Slow Roasted Parchment Wrapped Lamb: This is without a doubt one of the best ways to cook lamb. If you are looking for a slow roasted lamb recipe – look no further. Quaranteed tender, juicy and delicious lamb every time.
Author: Nectaria
Servings: 6-8 people
INGREDIENTS
3500 gr./ 123.45 oz. lamb leg and ribs in large pieces
½ cup mustard
1½ tablespoon dried thyme
¾ tablespoon dried oregano
½ tablespoon sweet paprika
1 teaspoon curry powder
zest of two lemons
salt and freshly ground black pepper for seasoning
2 medium red onions, cut in chunks
2 red bell peppers, cut in chunks
10 cloves, halved
¼ cup olive oil
INSTRUCTIONS
Remove the lamb from the fridge 1 hour before you want to cook it, to let it come up to room temperature.
Preheat oven to 200℃/390℉.
Season the lamb with sea salt and freshly ground black pepper.
Add lamb and all the rest of the ingredients to a big bowl and mix well to combine.

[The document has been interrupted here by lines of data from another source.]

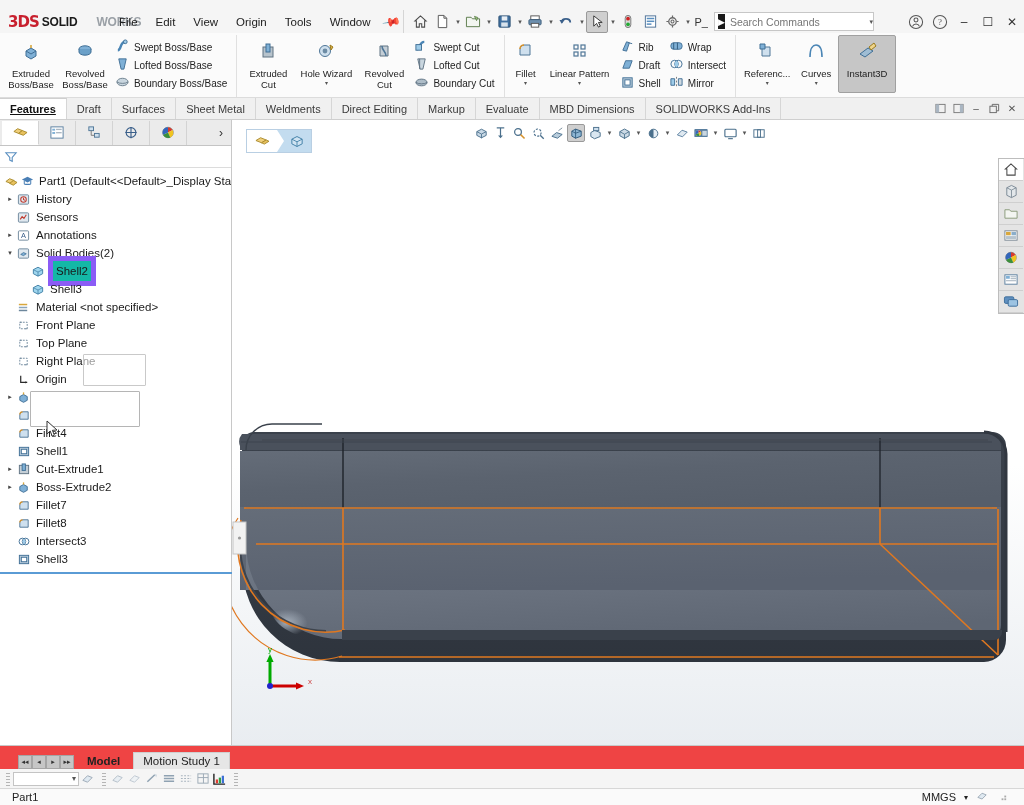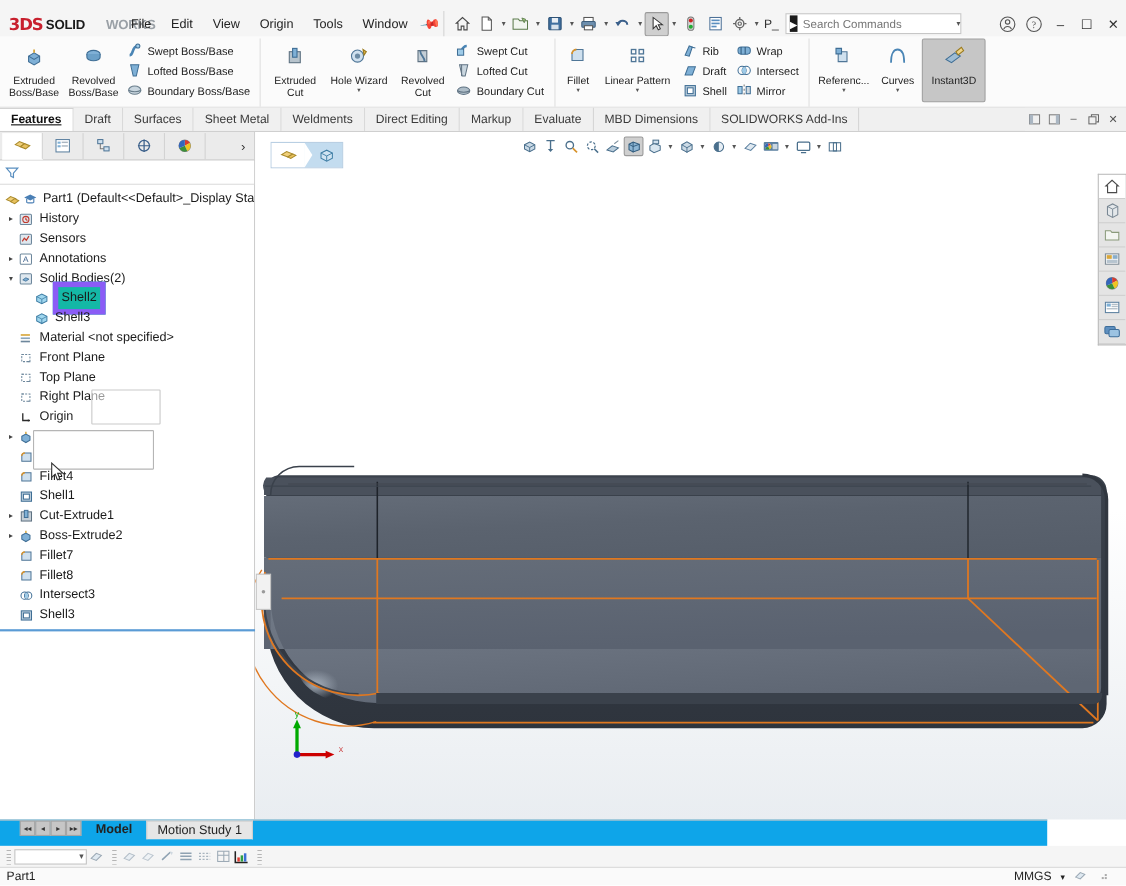--- a/index.html
+++ b/index.html
@@ -172,8 +172,8 @@
 
   
   .bottombar {
-    position:absolute; top:745px; left:0; width:952px; height:24px;
-    background:#0ea5e9; border-top:1px solid #c8c8c8; display:flex; align-items:flex-start;
+    position:absolute; top:745px; left:0; width:1024px; height:24px;
+    background:#ef4444; border-top:1px solid #c8c8c8; display:flex; align-items:flex-end;
   }
   .navbtns { display:flex; margin-left:18px; }
   .navbtn { width:14px;height:14px;background:#c6c6c6;border:1px solid #a5a5a5;

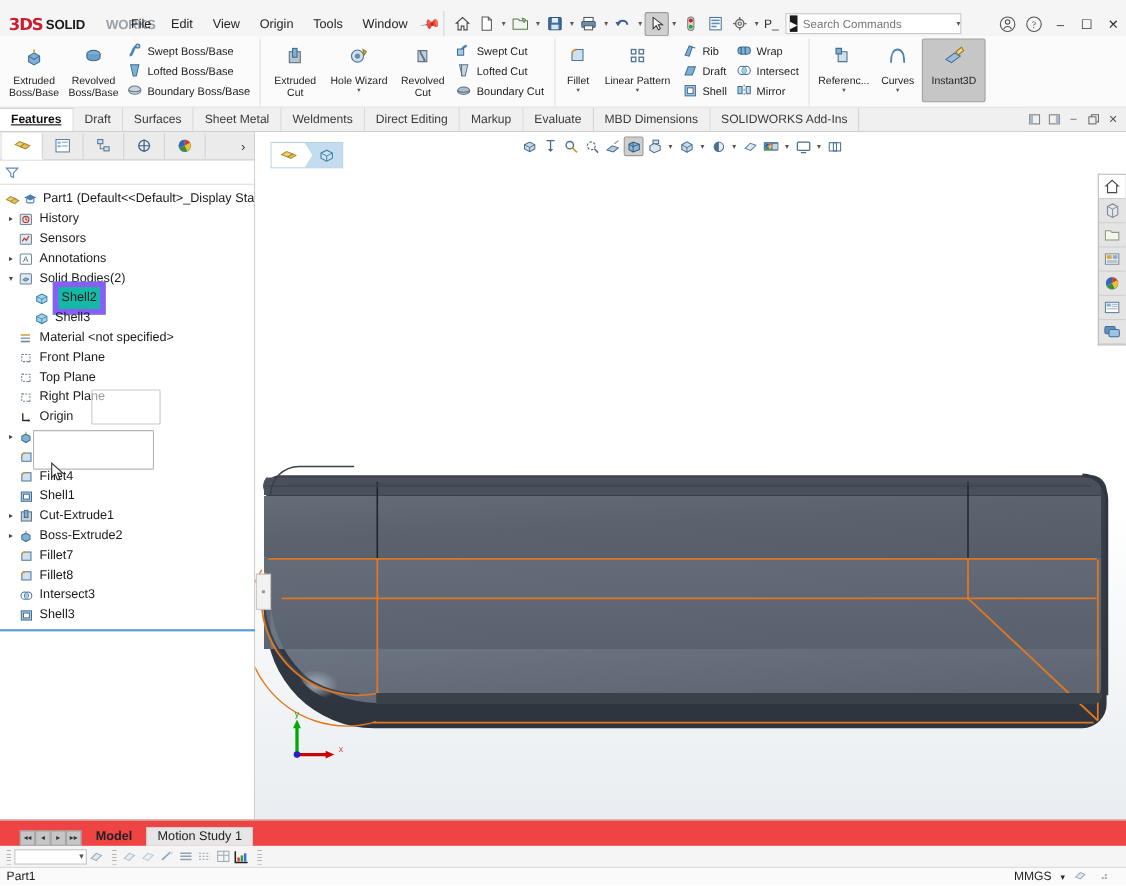--- a/index.html
+++ b/index.html
@@ -196,7 +196,7 @@
     position:absolute; top:789px; left:0; width:1024px; height:16px;
     background:#fafafa; display:flex; align-items:center; font-size:11px; color:#222;
   }
-  .status-left { padding-left:6px; }
+  .status-left { padding-left:12px; }
   .status-right { margin-left:auto; display:flex; align-items:center; gap:8px; padding-right:16px; }
 </style>
 </head>

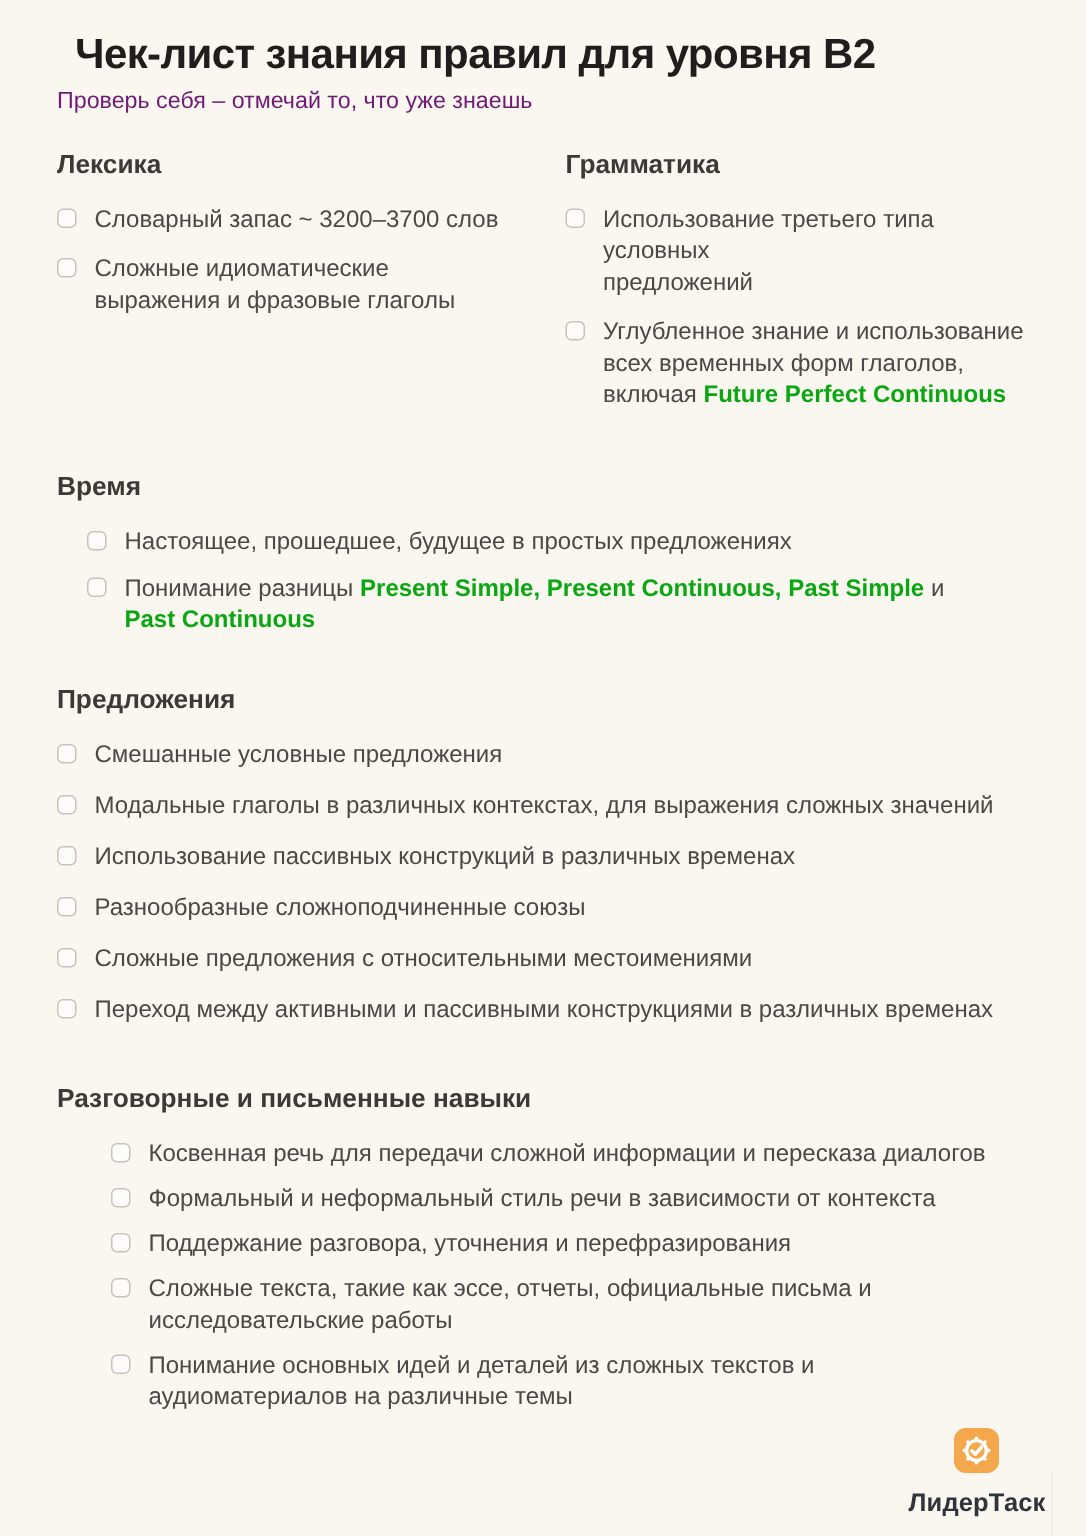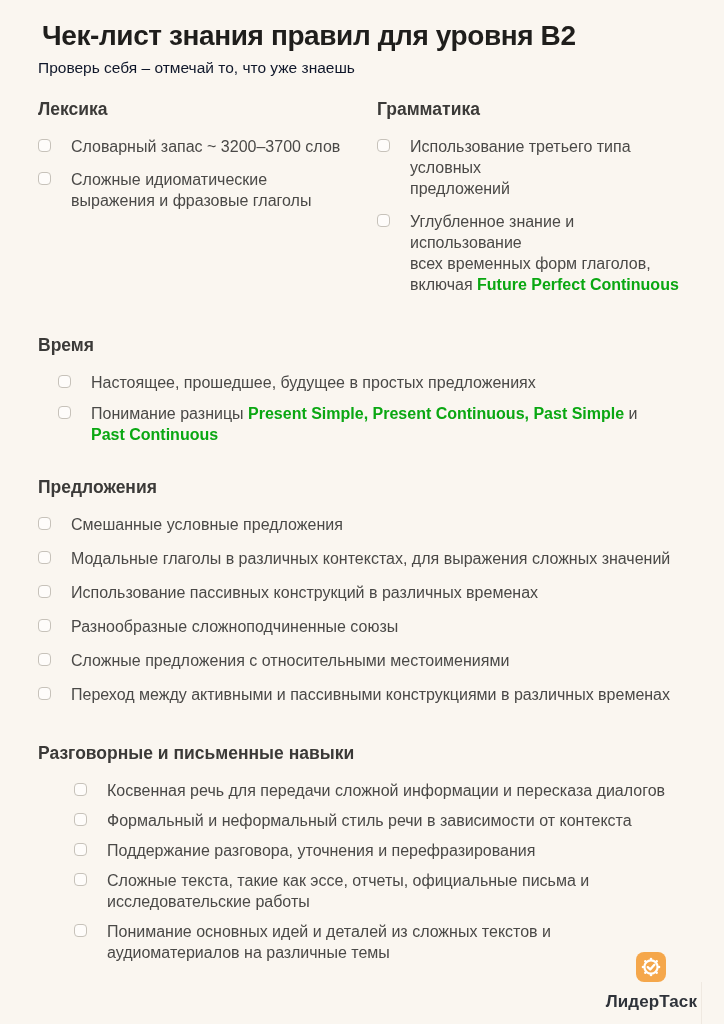--- a/index.html
+++ b/index.html
@@ -28,7 +28,7 @@
   }
   
   .page-title{
-    margin:0 0 7px 4px;
+    margin:0 0 7px 12px;
     font-size:28px;
     font-weight:bold;
     letter-spacing:-0.4px;

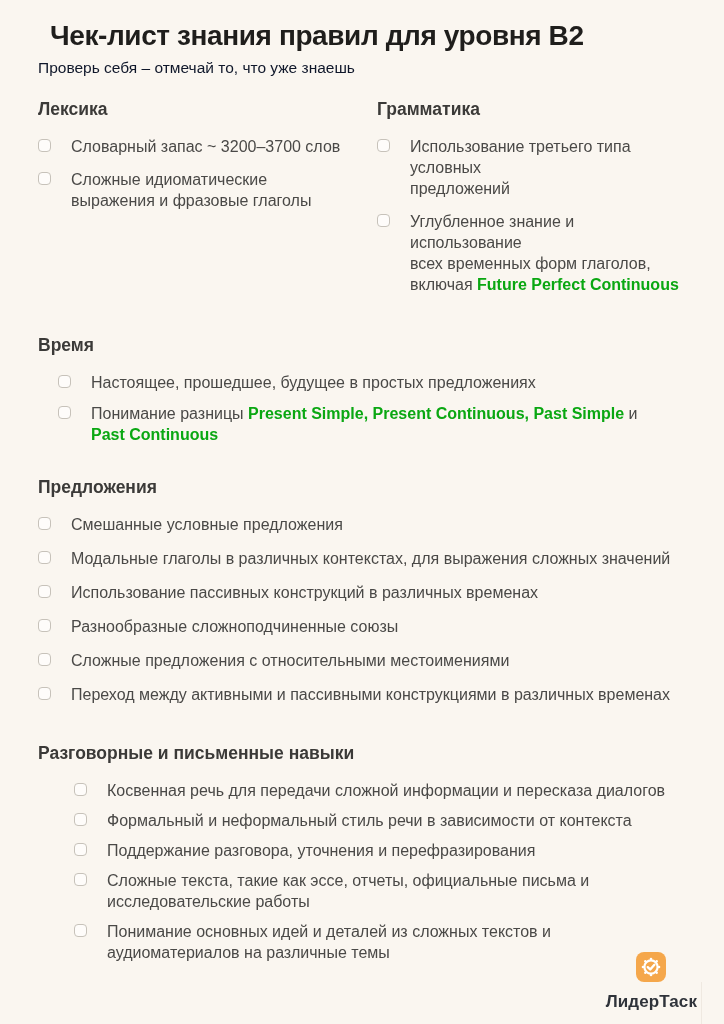--- a/index.html
+++ b/index.html
@@ -37,7 +37,7 @@
   .page-subtitle{
     margin:0 0 22px 0;
     font-size:15.5px;
-    color:#0f172a;
+    color:#701a75;
   }
   
   #columns-root{display:flex;margin-bottom:28px;}

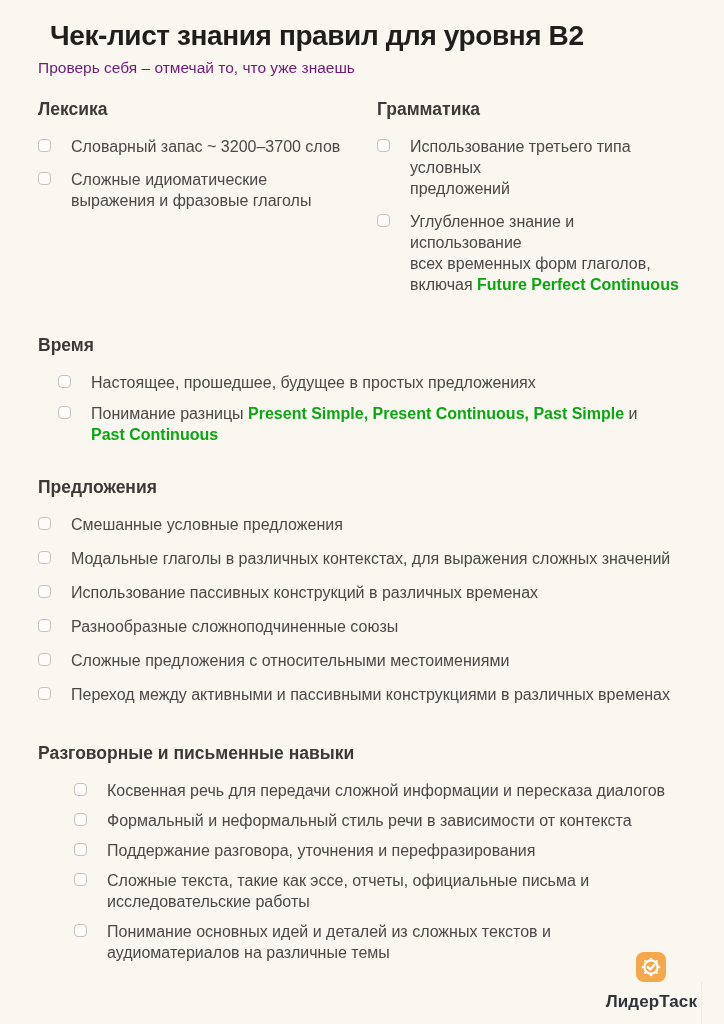--- a/index.html
+++ b/index.html
@@ -54,7 +54,7 @@
   .item{
     display:flex;
     align-items:flex-start;
-    gap:20px;
+    gap:12px;
     margin-bottom:12px;
     font-size:16px;
     line-height:21px;

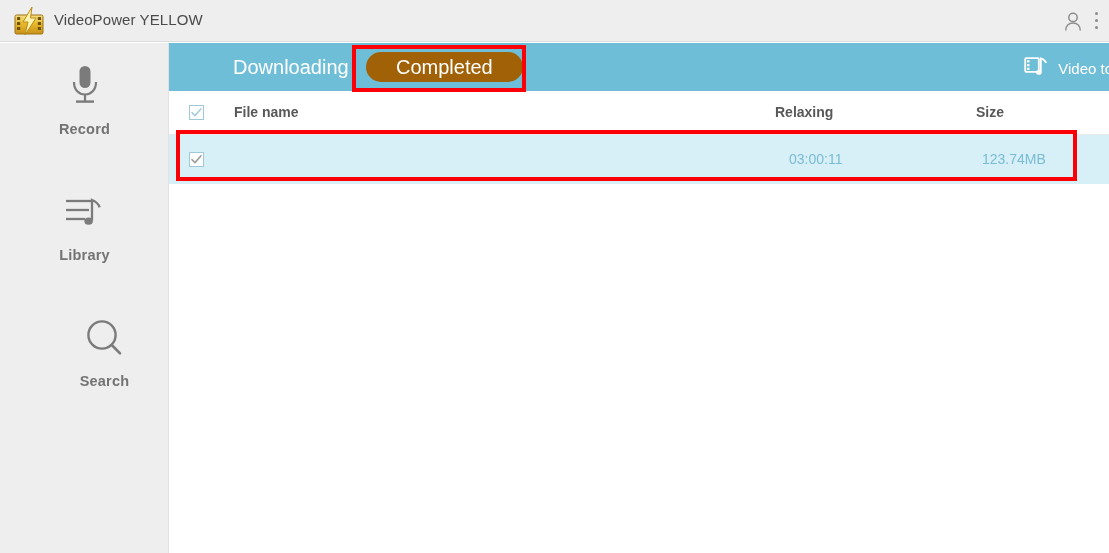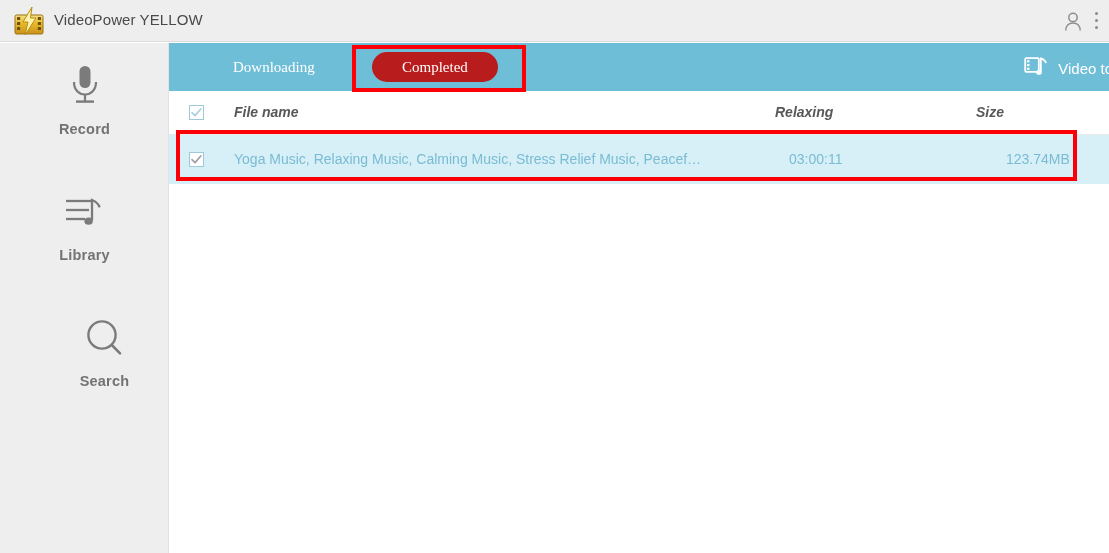--- a/index.html
+++ b/index.html
@@ -129,12 +129,11 @@
     height: 30px;
     line-height: 30px;
     padding: 0 22px;
-    font-size: 15px;
+    font-size: 20px;
     color: #ffffff;
     border-radius: 15px;
     white-space: nowrap;
     box-sizing: border-box;
-    font-family: Liberation Serif, serif;
   }
   .tab.tab-downloading { left: 42px; }
   .tab.tab-completed {

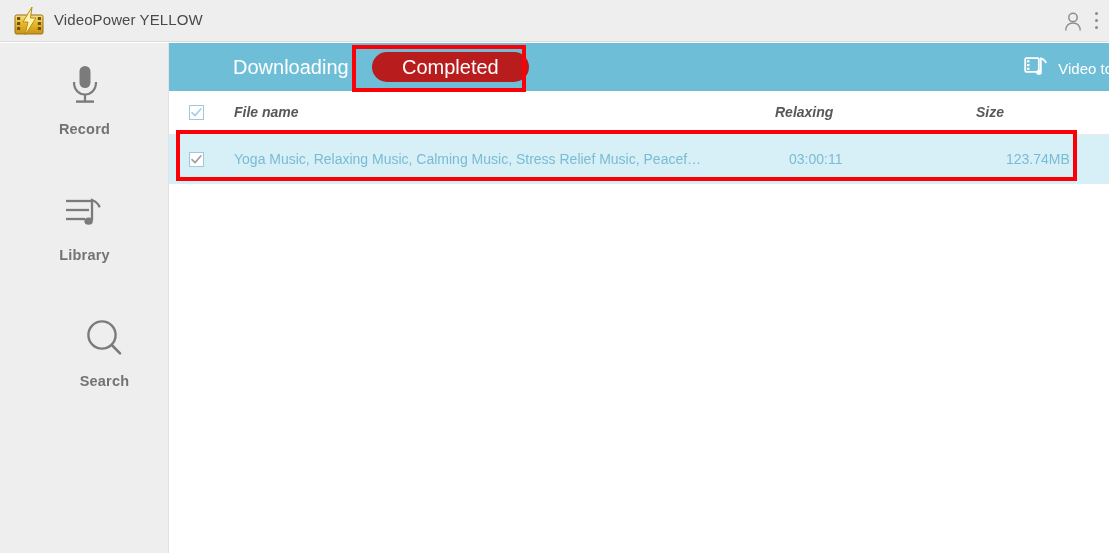--- a/index.html
+++ b/index.html
@@ -137,8 +137,8 @@
   }
   .tab.tab-downloading { left: 42px; }
   .tab.tab-completed {
-    left: 203px;
-    background: #b91c1c;
+    left: 197px;
+    background: #a16207;
     padding: 0 30px;
   }
   .videoto {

Arrange a couple of large sheets of parchment paper on a work surface. Set all the combined ingredients on top of the parchment paper.
Wrap with the parchment paper and aluminum foil. Place on a baking pan and roast for 20 minutes. After 20 minutes reduce oven heat to 150℃/300℉ and roast for 3-½ hours.
After 3- ½ hours uncover, increase the temperature to 200℃/390℉, open the paper and foil and cook for a further 20 minutes or until golden brown.
Serve the lamb with crispy roasted potatoes, Greek salad, Tzatziki sauce and pita bread.